JF Ptak Science Books Post 1489
Some things are complex, and complicated and pretty--you don't realize that they are this involved, exactly, because of the elegant way in which they are presented. An anti-gravity undertaking by Brunelleschi, in creating his dome, was an enormous challenge, solved with circles within circles, a series of nine of them enclosed in a polygon, the result being one of the most beautiful and iconic achievements in the history of architecture (and engineering).
And then sometimes things are complicated and complex and look and behave that way, their messiness outdistancing their own necessities.
Which gets us now to this game, a mass of entwined spaghetti, which was a tongue-in-cheek poke at the Army-McCarthy Hearings of the spring of 1954, a popular review in the tradition of Thomas Nast that is very effective.. The "Army" was the U.S. Army, and the "McCarthy" was Senator Joesph McCarthy, of Appleton, Wisconsin, a man who was about at the end of a short, meteoric career of vast unsubstantiated accusation, discord, lies and fraud. The hearings were supposed to sniff out Communists in the Army and the defense industry, because that's what McCarthy did, being a rabid impersonator of a man with a decent mission. The hearings were long, involved, and traveled nowhere fast although much ground was covered.

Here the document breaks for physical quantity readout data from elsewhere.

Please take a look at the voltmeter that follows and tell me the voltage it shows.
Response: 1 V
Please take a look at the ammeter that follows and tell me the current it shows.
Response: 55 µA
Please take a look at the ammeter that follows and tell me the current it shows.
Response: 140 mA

The bottom line to the whole affair was that as the first televised Senate hearings, McCarthy drew a huge audience, estimated at some 80 million people over the course of the event. And what happened was that “Tail-Gunner Joe” (an appellation he gave to himself that among many other things in his personal and public life were exaggerations) found out that he was seen better int eh minds of Americans when he was not being televised. In short, he was outed for many as a crude, threatening liar, and his career of ruining people in his quixotic quest for deeply-rooted Commies was about over when the last lights in the hearing room went out.

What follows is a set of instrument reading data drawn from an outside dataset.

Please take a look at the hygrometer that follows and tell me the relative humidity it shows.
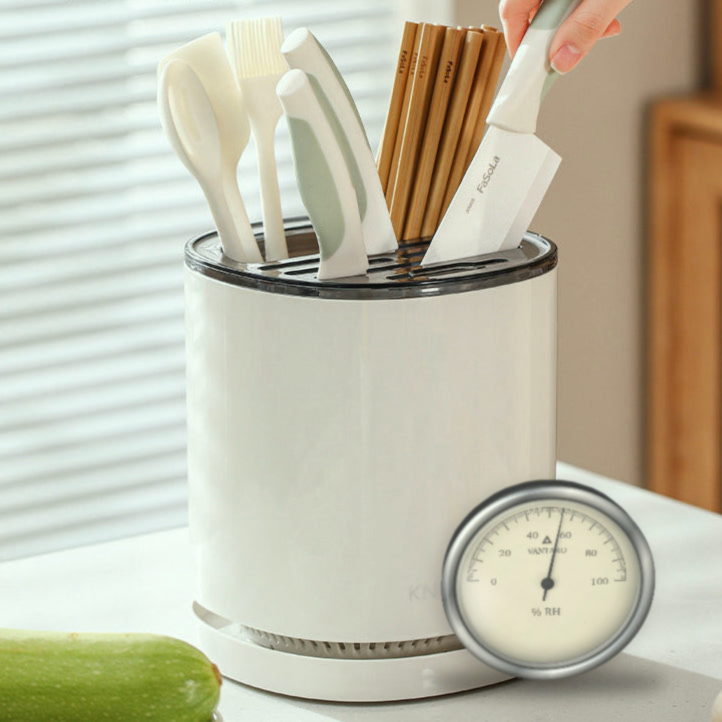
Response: 55 %
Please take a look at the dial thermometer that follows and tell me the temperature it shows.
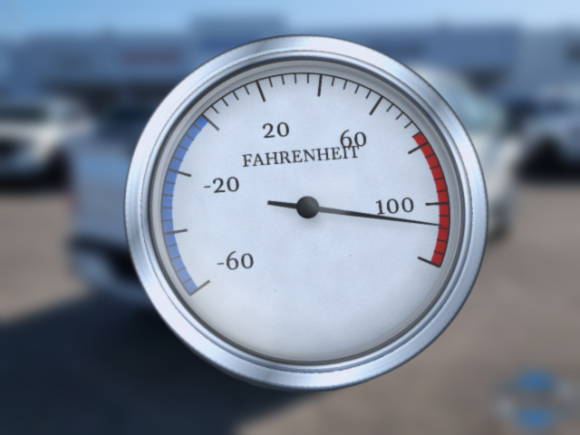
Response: 108 °F
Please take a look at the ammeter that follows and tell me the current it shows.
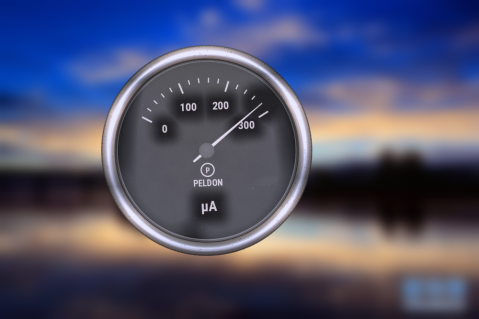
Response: 280 µA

Joe McCarthy would be dead in about three years, his liver failed, evidently (as his biographers say) from too much drink. He was a dangerous and divisive man, but one who had many friends and supporters to keep him re-elected and in power. (He was a darling of the Kennedys, being a favorite of Joe Kennedy, the godfather of Robert Kennedy's first child, and one who dated two of the JFK's sisters. Being Catholic and a vehement Commie-hunter went a long way with Joseph Kennedy, who had his own set of issues with power and rule.)